To some the One V may seem like the point in the One series where HTC stopped inventing and started reusing. We personally don't mind a true classic being brought back to life. Here's the catch though: the One V is interested in users who are too young to remember the HTC Hero. Young as in new to the smartphone game.
Anyone who would call the HTC Hero a classic must've developed a good enough eye to tell that the One V is a phone that would've made sense in 2010. OK, late 2010. The Desire S is almost the exact same package - and it even has more RAM.
That said, the HTC One V must realize that it's mostly dual core smartphones it is about to compete with. And we don't mean flagships, either. The new midrange is buzzing with activity, especially with Sony trying to quickly make a name for themselves again.
The Xperia Sola and the Xperia U are perhaps the biggest threat. They both have FWVGA screens - 3.5" on the Xperia U, and 3.7" on the Sola. They're powered by dual-core processors and it's not unreasonable to expect better image quality. With the Floating Touch technology and NFC, the Xperia Sola could be on the expensive side but the Xperia U might as well match the One V price tag. The clear advantage of the One V is that it launches with ICS.
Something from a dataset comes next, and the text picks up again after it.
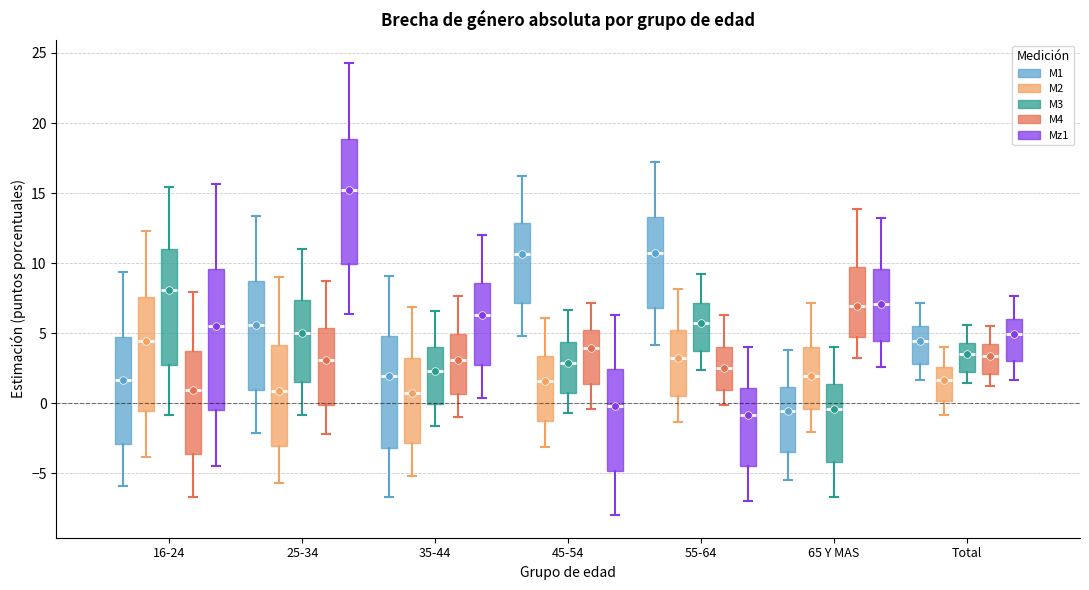

Where does the upper whisker of the box for 35-44 (M3) end on the y-axis? The values are not printed on the chart, so give them approximately, as read against the axis.

6.5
With a massive 4.3" screen and 1080p video recording, the LG Optimus L7 is another style-centered droid coming with ICS right out of the box. The Optimus L5 is worth a look too - it's even less powerful than the One V but should also be considerably more affordable.
Samsung's most recent addition to the midrange, the Ace 2, is a dual-core droid with the unusual clock speed of 800 MHz. It's launching with Gingerbread and the all-plastic build is no match for the solid unibody of the HTC One V, but it should become the better performer whenever its due ICS serving arrives. There's also the Galaxy S Advance, which is slightly more expensive, but makes up for that with a larger screen.
Windows Phone is another potential threat and the HTC One V won't enjoy being sandwiched between the Nokia Lumia 710 and the Lumia 800. With a 3.7" screen and 1.4 GHz Scorpion core each, the Finnish couple offers a choice between LCD and AMOLED, and 5MP to 8MP still cameras. The superior ecosystem of the Google OS is what should give the One V confidence in this battle, though.
Now, we didn't mean to paint a gloomy picture. The HTC One V is a handsome smartphone - there are people on our team who think it's the best looking of the One series. And it's not really all that underpowered. It's just that the pressure of dual-cores may be too much to handle. But then, nothing beats a metal unibody if you want to look cool under pressure.